Liquid Gardens, on 29 January 2013 - 06:10 PM, said:
The question I was going to include with the above statement was, if transitory joy is potentially pointless in God's eternal purpose, then it seems to follow then that whatever purpose the transitory suffering of Jesus served is also potentially pointless. But you then carve out an exception here, understandable since it's central to your belief system, for transitory suffering.
Regardless, I have always thought that the word 'necessity' really doesn't work well when discussing God, it implies either that God is not omniscient and couldn't think of another way to accomplish the same thing, or that god is not omnipotent and that he is constrained by some type of rules external to him. It simply is not necessary that Jesus suffered and died and was resurrected, God could have easily set up many other ways for eternal life to be realized.
But what it does potentially do is put your god belief on the same level epistemologically as thousands of other fantastic claims that have been made by people who also do not have any proof that will convince anyone else but are convinced nonetheless. I may be wrong, but I would guess that you think a lot of those claims are not actually well supported. I'm not sure why the fact that the proof that has convinced you has not convinced the majority of human beings who exist, many whose internal proof has led them to contradictory conclusions to your own actually, does not then temper your conviction that your proof is valid in the first place.
But the Bible was written and sold as a book that contains the truth, and we are warned in a couple spots I thought to not subject some of its 'truths' to reason which may lead you astray from faith.
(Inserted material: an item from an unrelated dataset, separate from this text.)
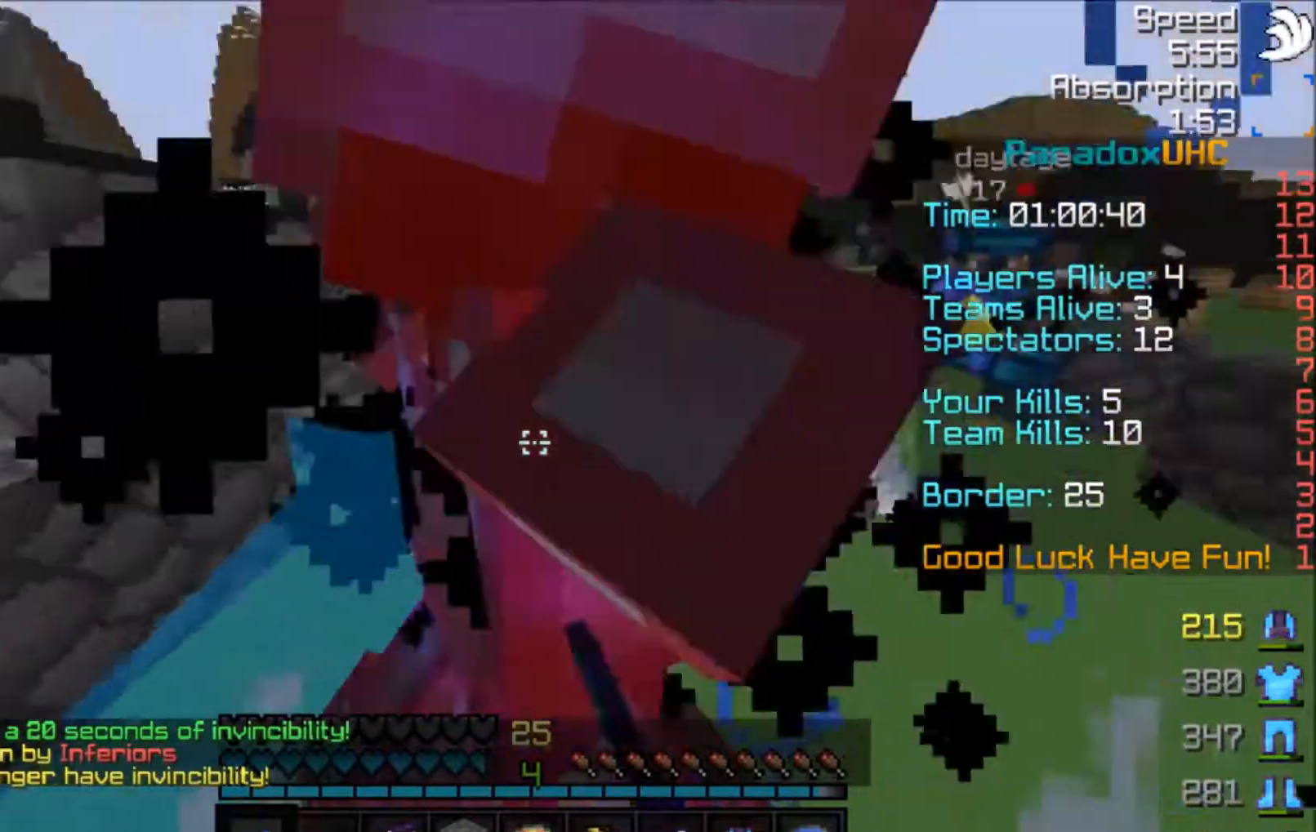
{"keys": ["d"], "mouse": ["left"], "events": [[133, "mouse_left", "up"], [200, "mouse_left", "down"], [267, "mouse_left", "up"], [300, "d", "down"], [367, "mouse_left", "down"], [467, "a", "up"], [467, "mouse_left", "up"], [500, "mouse_left", "down"]]}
Regardless, the biblical account of creation was held by a large number (majority?) of Jews and Christians for the vast majority of history to be literally true and factual, and it's not like the major Christian churches responded to the findings of cosmology, geology, and biology that the earth and universe are billions of years old with, 'Oh, thank you for clearing that up for us, you of course are correct and we have been misinterpreting Genesis for millenia obviously'; quite the contrary. Are you surprised that these scientific findings weren't more immediately embraced by Christianity (with full recognition that I'm using that term very generally)? There were a lot of 'reasons' given for not accepting these findings that came straight from non-scientific quotes from a book that does not have much science in it.
To note that the Bible is not a scientific textbook seems to be a little bit of a red herring; I don't think anyone disputes that. The issue seems to more accurately be that believers are instructed to accept (some of, at least) what the Bible says as being the truth, based on whatever foundation, and I'm not aware of many Abrahamic religions that embrace the attitude of, 'you should believe what the bible says about this until science disputes it'.
I'm sure Richard Dawkins could not have put it better himself.